------ Records for the task ------

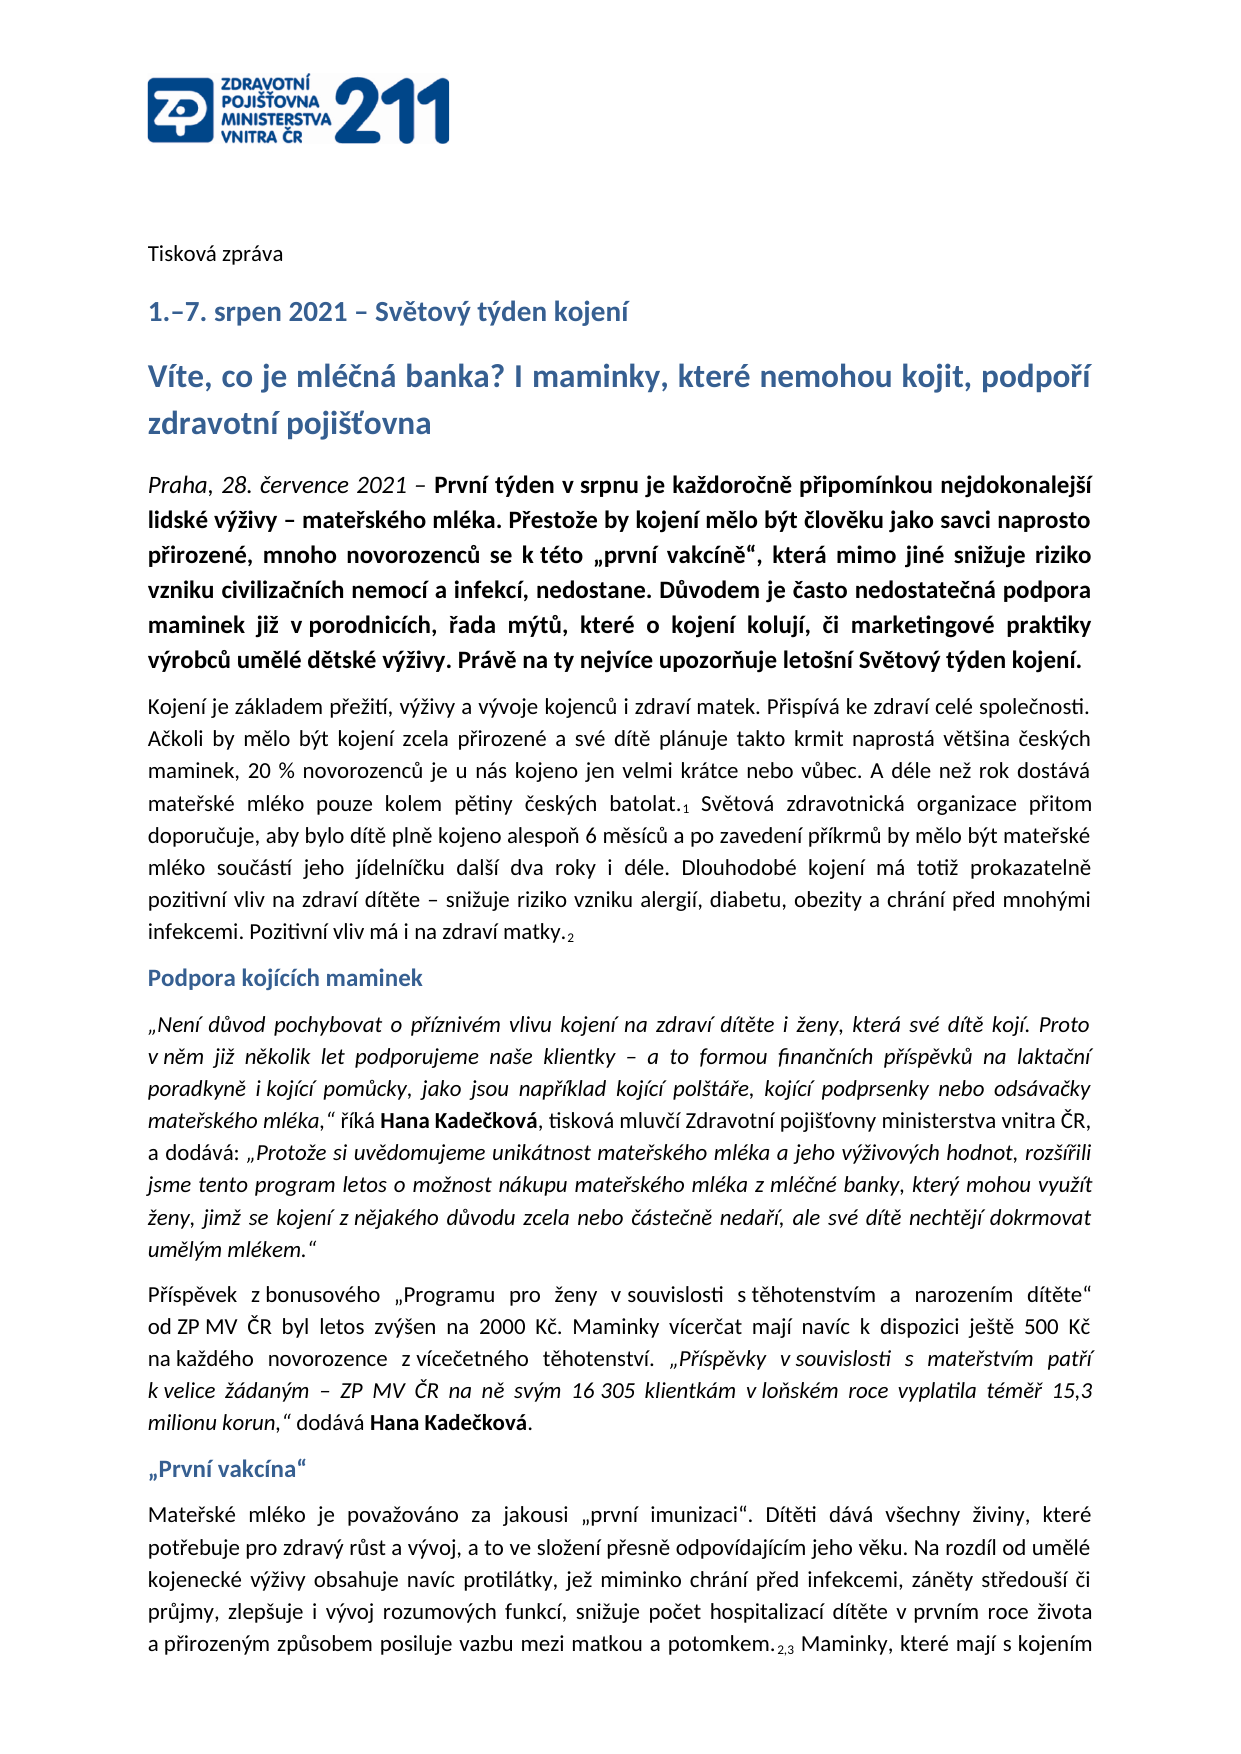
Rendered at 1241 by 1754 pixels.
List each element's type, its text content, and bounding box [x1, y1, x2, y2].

picture [147, 73, 450, 144]
text „Není důvod pochybovat o příznivém vlivu kojení na zdraví dítěte i ženy, která své dítě kojí. Proto v něm již několik let podporujeme naše klientky – a to formou finančních příspěvků na laktační poradkyně i kojící pomůcky, jako jsou například kojící polštáře, kojící podprsenky nebo odsávačky mateřského mléka,“ říká Hana Kadečková, tisková mluvčí Zdravotní pojišťovny ministerstva vnitra ČR, a dodává: „Protože si uvědomujeme unikátnost mateřského mléka a jeho výživových hodnot, rozšířili jsme tento program letos o možnost nákupu mateřského mléka z mléčné banky, který mohou využít ženy, jimž se kojení z nějakého důvodu zcela nebo částečně nedaří, ale své dítě nechtějí dokrmovat umělým mlékem.“ [148, 1010, 1093, 1263]
text Příspěvek z bonusového „Programu pro ženy v souvislosti s těhotenstvím a narozením dítěte“ od ZP MV ČR byl letos zvýšen na 2000 Kč. Maminky vícerčat mají navíc k dispozici ještě 500 Kč na každého novorozence z vícečetného těhotenství. „Příspěvky v souvislosti s mateřstvím patří k velice žádaným – ZP MV ČR na ně svým 16 305 klientkám v loňském roce vyplatila téměř 15,3 milionu korun,“ dodává Hana Kadečková. [148, 1280, 1093, 1436]
text Víte, co je mléčná banka? I maminky, které nemohou kojit, podpoří zdravotní pojišťovna [148, 355, 1093, 443]
text „První vakcína“ [148, 1453, 1093, 1484]
text Praha, 28. července 2021 – První týden v srpnu je každoročně připomínkou nejdokonalejší lidské výživy – mateřského mléka. Přestože by kojení mělo být člověku jako savci naprosto přirozené, mnoho novorozenců se k této „první vakcíně“, která mimo jiné snižuje riziko vzniku civilizačních nemocí a infekcí, nedostane. Důvodem je často nedostatečná podpora maminek již v porodnicích, řada mýtů, které o kojení kolují, či marketingové praktiky výrobců umělé dětské výživy. Právě na ty nejvíce upozorňuje letošní Světový týden kojení. [148, 470, 1093, 675]
text 1.–7. srpen 2021 – Světový týden kojení [148, 293, 1093, 329]
text Podpora kojících maminek [148, 962, 1093, 993]
text Mateřské mléko je považováno za jakousi „první imunizaci“. Dítěti dává všechny živiny, které potřebuje pro zdravý růst a vývoj, a to ve složení přesně odpovídajícím jeho věku. Na rozdíl od umělé kojenecké výživy obsahuje navíc protilátky, jež miminko chrání před infekcemi, záněty středouší či průjmy, zlepšuje i vývoj rozumových funkcí, snižuje počet hospitalizací dítěte v prvním roce života a přirozeným způsobem posiluje vazbu mezi matkou a potomkem.2,3 Maminky, které mají s kojením jakýkoliv problém, by se proto měly obrátit na kvalifikované laktační poradkyně. Ty jim při osobní návštěvě doporučí vhodná opatření, jak potíže vyřešit. [148, 1501, 1093, 1657]
text Tisková zpráva [148, 239, 1093, 267]
text Kojení je základem přežití, výživy a vývoje kojenců i zdraví matek. Přispívá ke zdraví celé společnosti. Ačkoli by mělo být kojení zcela přirozené a své dítě plánuje takto krmit naprostá většina českých maminek, 20 % novorozenců je u nás kojeno jen velmi krátce nebo vůbec. A déle než rok dostává mateřské mléko pouze kolem pětiny českých batolat.1 Světová zdravotnická organizace přitom doporučuje, aby bylo dítě plně kojeno alespoň 6 měsíců a po zavedení příkrmů by mělo být mateřské mléko součástí jeho jídelníčku další dva roky i déle. Dlouhodobé kojení má totiž prokazatelně pozitivní vliv na zdraví dítěte – snižuje riziko vzniku alergií, diabetu, obezity a chrání před mnohými infekcemi. Pozitivní vliv má i na zdraví matky.2 [148, 692, 1093, 946]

------

== Your task ==
Return all lines of the material above in which "Světový" occurs.

== The completed task ==
text Praha, 28. července 2021 – První týden v srpnu je každoročně připomínkou nejdokonalejší lidské výživy – mateřského mléka. Přestože by kojení mělo být člověku jako savci naprosto přirozené, mnoho novorozenců se k této „první vakcíně“, která mimo jiné snižuje riziko vzniku civilizačních nemocí a infekcí, nedostane. Důvodem je často nedostatečná podpora maminek již v porodnicích, řada mýtů, které o kojení kolují, či marketingové praktiky výrobců umělé dětské výživy. Právě na ty nejvíce upozorňuje letošní Světový týden kojení. [148, 470, 1093, 675]
text 1.–7. srpen 2021 – Světový týden kojení [148, 293, 1093, 329]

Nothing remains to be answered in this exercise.